- _Exercise directions_:
Go through the entries and copy every line that has the string "application" in it.
[Recorded information Boundary: Start]
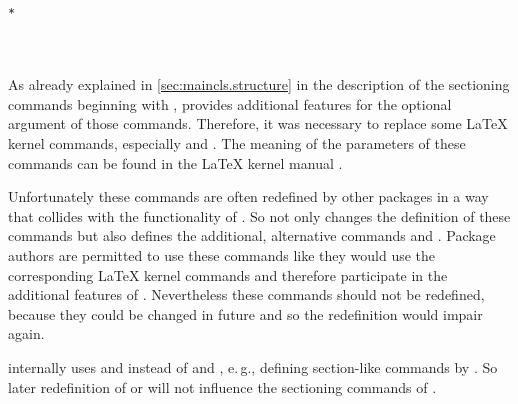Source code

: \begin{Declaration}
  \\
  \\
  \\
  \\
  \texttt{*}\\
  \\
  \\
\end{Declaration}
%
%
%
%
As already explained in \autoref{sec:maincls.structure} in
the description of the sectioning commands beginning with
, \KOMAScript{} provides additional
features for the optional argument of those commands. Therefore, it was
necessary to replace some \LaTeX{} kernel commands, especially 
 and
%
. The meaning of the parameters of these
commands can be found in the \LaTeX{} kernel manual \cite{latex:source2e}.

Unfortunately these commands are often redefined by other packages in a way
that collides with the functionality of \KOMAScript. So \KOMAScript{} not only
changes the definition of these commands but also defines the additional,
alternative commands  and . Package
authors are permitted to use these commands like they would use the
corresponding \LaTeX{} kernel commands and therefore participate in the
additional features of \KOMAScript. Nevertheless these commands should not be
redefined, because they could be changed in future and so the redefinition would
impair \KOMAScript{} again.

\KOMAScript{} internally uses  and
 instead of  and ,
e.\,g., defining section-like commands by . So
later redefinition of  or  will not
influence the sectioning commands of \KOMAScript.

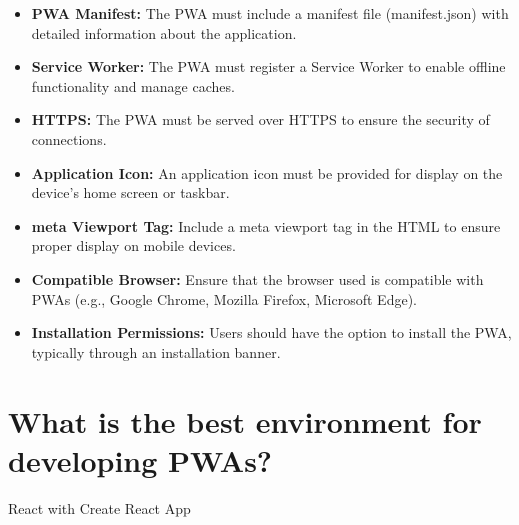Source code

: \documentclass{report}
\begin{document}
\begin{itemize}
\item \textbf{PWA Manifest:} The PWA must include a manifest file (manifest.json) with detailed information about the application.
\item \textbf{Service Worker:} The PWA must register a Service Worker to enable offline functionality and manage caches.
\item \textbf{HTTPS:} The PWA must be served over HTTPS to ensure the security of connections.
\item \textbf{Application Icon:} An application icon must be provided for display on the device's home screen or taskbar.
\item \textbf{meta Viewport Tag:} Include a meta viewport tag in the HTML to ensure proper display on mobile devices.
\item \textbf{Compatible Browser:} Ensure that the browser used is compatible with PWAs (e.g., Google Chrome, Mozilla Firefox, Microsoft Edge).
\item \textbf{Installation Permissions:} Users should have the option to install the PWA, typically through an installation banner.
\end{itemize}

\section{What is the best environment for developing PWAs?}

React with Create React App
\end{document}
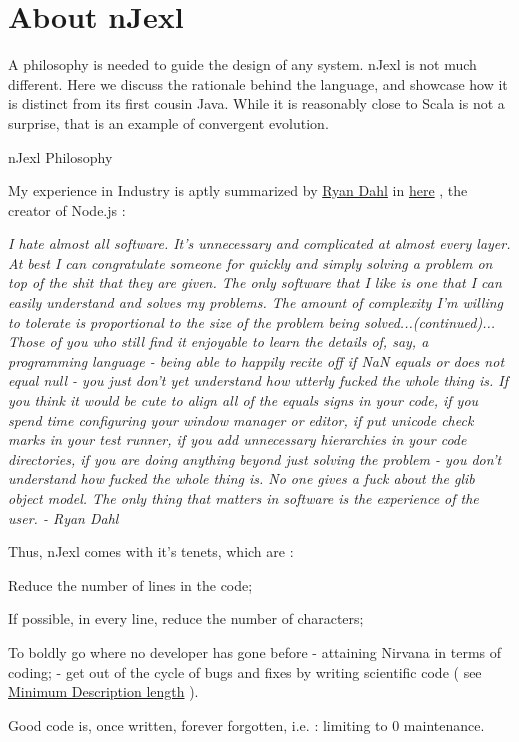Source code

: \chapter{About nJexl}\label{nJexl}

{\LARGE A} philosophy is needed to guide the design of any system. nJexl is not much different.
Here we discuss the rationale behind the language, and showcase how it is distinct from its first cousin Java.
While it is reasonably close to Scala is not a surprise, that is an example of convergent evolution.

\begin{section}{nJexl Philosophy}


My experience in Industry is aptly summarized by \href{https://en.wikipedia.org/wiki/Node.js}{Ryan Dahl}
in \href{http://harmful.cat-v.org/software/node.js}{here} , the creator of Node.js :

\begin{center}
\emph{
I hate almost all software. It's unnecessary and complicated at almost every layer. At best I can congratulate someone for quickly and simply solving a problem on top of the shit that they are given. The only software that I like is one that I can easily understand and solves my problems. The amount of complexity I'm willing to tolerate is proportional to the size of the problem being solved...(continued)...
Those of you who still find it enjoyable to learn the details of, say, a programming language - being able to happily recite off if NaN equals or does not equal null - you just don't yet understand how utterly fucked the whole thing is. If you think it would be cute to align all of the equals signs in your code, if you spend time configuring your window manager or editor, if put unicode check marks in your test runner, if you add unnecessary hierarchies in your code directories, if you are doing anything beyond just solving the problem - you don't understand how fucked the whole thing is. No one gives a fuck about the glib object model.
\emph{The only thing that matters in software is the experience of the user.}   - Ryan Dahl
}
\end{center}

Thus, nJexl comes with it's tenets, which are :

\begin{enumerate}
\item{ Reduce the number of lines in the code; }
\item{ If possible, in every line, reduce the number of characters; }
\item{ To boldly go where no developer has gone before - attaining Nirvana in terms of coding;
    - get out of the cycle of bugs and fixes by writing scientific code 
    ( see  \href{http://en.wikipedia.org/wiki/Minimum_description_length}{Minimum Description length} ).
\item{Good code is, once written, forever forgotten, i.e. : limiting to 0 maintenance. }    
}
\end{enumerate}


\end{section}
[Recorded information Boundary: End]
- _Task response_:
\item \textbf{PWA Manifest:} The PWA must include a manifest file (manifest.json) with detailed information about the application.
\item \textbf{Application Icon:} An application icon must be provided for display on the device's home screen or taskbar.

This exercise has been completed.